If the all-stock transaction falls through, depending on the circumstances, it's possible Independent will pay a termination fee of $186 million to SouthState. Or SouthState could pay a fee of $60.9 million to Independent.

Independent hasn't closed a deal since its acquisition of Denver-based Guaranty Bancorp in 2019. Later that year, the bank planned to hop into a $5.5 billion merger of equals with Dallas-based Texas Capital Bancshares, but the deal fell apart five months after it was announced. 

The two Texas banks cited the pandemic as the primary stake in the coffin. But Brooks said that he also realized along the way that the cultures of the two companies weren't going to mesh.

Since the deal's failure, Texas Capital has overhauled its management and business strategy.

"It really made me aware that the culture fit — how we run our businesses, how we think about our employees … those things are paramount to being able to integrate the companies well," Brooks said.

Independent had to dust itself off after the Texas Capital deal failed, Olney said, and has been looking for a major transaction.

SouthState's road map mirrors Independent's, Brooks said. Both started as community banks focusing on similar businesses, charging ahead as serial acquirers in growth regions.

Brooks' trust in Corbett also helped solve a succession planning question that had cropped up at Independent. Brooks, 65, said Corbett, 55, has at least 10 more years of runway to serve as CEO. (Their ages are as of the banks' spring 2024 proxy statements.)

Brooks will stay on as a director for at least two years, helping fold Independent into SouthState and assisting with future M&A plans in Texas, as the bank considers inorganic growth in its new geography. Under the deal's terms, Brooks will receive $12.8 million in cash as part of his severance agreement with Independent, in addition to a $5 million cash bonus.

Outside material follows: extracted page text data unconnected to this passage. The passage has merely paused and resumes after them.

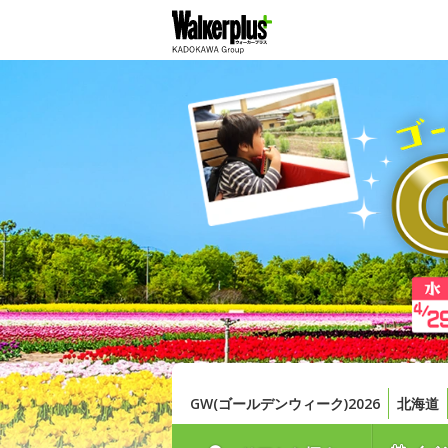
GW(ゴールデンウィーク)2026
北海道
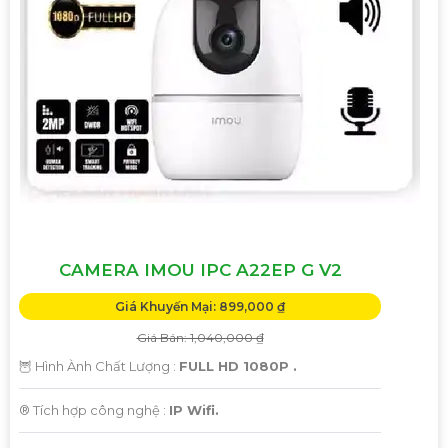
CAMERA IMOU IPC A22EP G V2
Giá Khuyến Mại: 899,000 ₫
Giá Bán: 1,040,000 ₫
🦉 Hình Ành Chất Lượng :
FULL HD 1080P .
®️ Tích hợp công nghệ :
IP Wifi.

Marinac said that he thinks leapfrogging to Texas is an operating risk for SouthState. Although the state has strong business opportunities, going in as an outsider is difficult, and SouthState could instead pursue continued growth in the Southeast, he said.

"Why Texas?," Corbett said on the Monday call. "The answer is not complicated. We believe it's wise to allocate capital to markets where the state governments encourage business growth and they don't penalize it with tax and regulatory burdens. We also believe it's wise to allocate capital where people are moving to, not where they're leaving from."

Independent will, from the perspective of its clients, continue business as usual, Brooks said.

Dan Strodel, chief banking officer at Independent, will continue to oversee the customer-facing businesses in Texas and Colorado under the new ownership. Brooks' brother, Daniel Brooks, who currently serves as vice chairman of Independent and has overseen credit risk for decades, will join SouthState for the credit integration piece. 

Executives from both companies hope that Independent will be a growth engine for SouthState as the Florida bank makes a play for Texas.

"This company is going to have unlimited possibilities," Brooks said. "There's no company in the United States of America that has the footprint and the growth and the demographics that we have to work with."